C’est pendant son voyage de retour vers le Danemark qu’intervient la mort de Polonius. Laërte l’apprend à son arrivée. Il lève une armée pour s’emparer de la couronne…

La déchéance familiale pour Ophélie :

Cette question du rapport au temps, nous aide à mieux cerner la folie d’Ophélie. Le déclenchement de sa folie, n’est pas du au seul départ de l’être aimé pour l’Angleterre et à la mort de son père.

Ophélie tombe en pamoison avec la « déclaration d’amour » de Hamlet – déclaration qu’il faut situer après le décès de son propre père. Il faut se dire que dès cet instant, Hamlet passe à l’action : il secoue l’arbre fruitier pour mieux observer les fruits qui vont tomber.

Cette vision des choses est fondamentale pour comprendre la mécanique de cette pièce. Ophélie ne perd pas l’être aimé avec la mort de son père et le départ précipité de Hamlet pour l’Angleterre. Ophélie comprend qu’elle a été abusée dans la scène de la galerie.

Donc, lorsque le sous-titre du film indique à l’acte 4 : « quelques semaines plus tard », il faut comprendre que le délire d’Ophélie va beaucoup plus loin qu’un simple chagrin d’amour, ou le deuil de son père, c’est de la déchéance de toute une famille dont il est question. Polonius est quand même conseiller du roi, ce n’est pas n’importe quel rang.

Le sujet de la condition de la femme :

Cette pièce de Shakespeare, nous dit Hugues Serge Limbvani, offre des opportunités d’adaptation à la culture africaine. L’apport de cette « adaptation », c’est donc les deux monologues de Gertrudes qui dénoncent la condition de la femme (la soumission, les mariages forcés…). Ils ont la même force et la même valeur que ceux de Hamlet lui-même.

Activité A: Convertissez en liste JSON de chaînes la partie des lignes de données qui s'ouvre sur la ligne contenant « ५ बर्षमा पशुपतिनाथ » et se ferme sur celle contenant « भूभागका एक– », avec une chaîne par ligne et sans les lignes vides.
Les lignes de données n'ont aucun rapport avec le texte.

Données d'entrée:
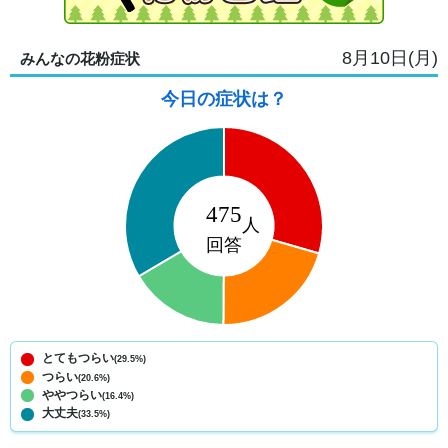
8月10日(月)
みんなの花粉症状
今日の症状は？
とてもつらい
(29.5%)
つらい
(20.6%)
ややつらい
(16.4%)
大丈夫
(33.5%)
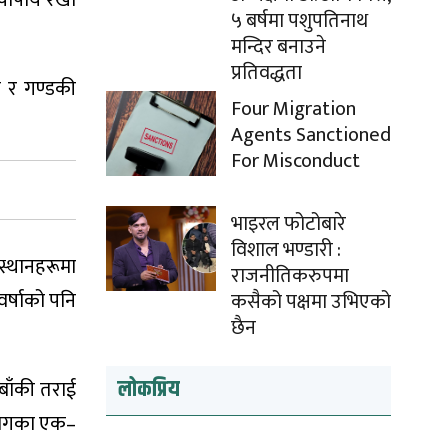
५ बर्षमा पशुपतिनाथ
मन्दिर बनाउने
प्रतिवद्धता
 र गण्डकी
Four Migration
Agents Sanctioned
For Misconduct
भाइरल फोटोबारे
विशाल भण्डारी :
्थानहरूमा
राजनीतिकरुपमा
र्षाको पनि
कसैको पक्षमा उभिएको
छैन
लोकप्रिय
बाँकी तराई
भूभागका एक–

* * *

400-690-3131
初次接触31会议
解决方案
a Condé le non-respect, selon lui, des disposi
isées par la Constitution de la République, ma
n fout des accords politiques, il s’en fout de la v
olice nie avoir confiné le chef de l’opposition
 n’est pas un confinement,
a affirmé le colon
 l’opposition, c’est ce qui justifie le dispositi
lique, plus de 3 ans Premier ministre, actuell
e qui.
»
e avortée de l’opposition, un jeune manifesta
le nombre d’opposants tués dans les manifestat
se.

Activité B: D'après le texte à analyser, quelle fonction Polonius occupe-t-il ?

Réponse rédigée A:
[
  "५ बर्षमा पशुपतिनाथ",
  "मन्दिर बनाउने",
  "प्रतिवद्धता",
  " र गण्डकी",
  "Four Migration",
  "Agents Sanctioned",
  "For Misconduct",
  "भाइरल फोटोबारे",
  "विशाल भण्डारी :",
  "्थानहरूमा",
  "राजनीतिकरुपमा",
  "र्षाको पनि",
  "कसैको पक्षमा उभिएको",
  "छैन",
  "लोकप्रिय",
  "बाँकी तराई",
  "भूभागका एक–"
]

Réponse rédigée B: Il est conseiller du roi.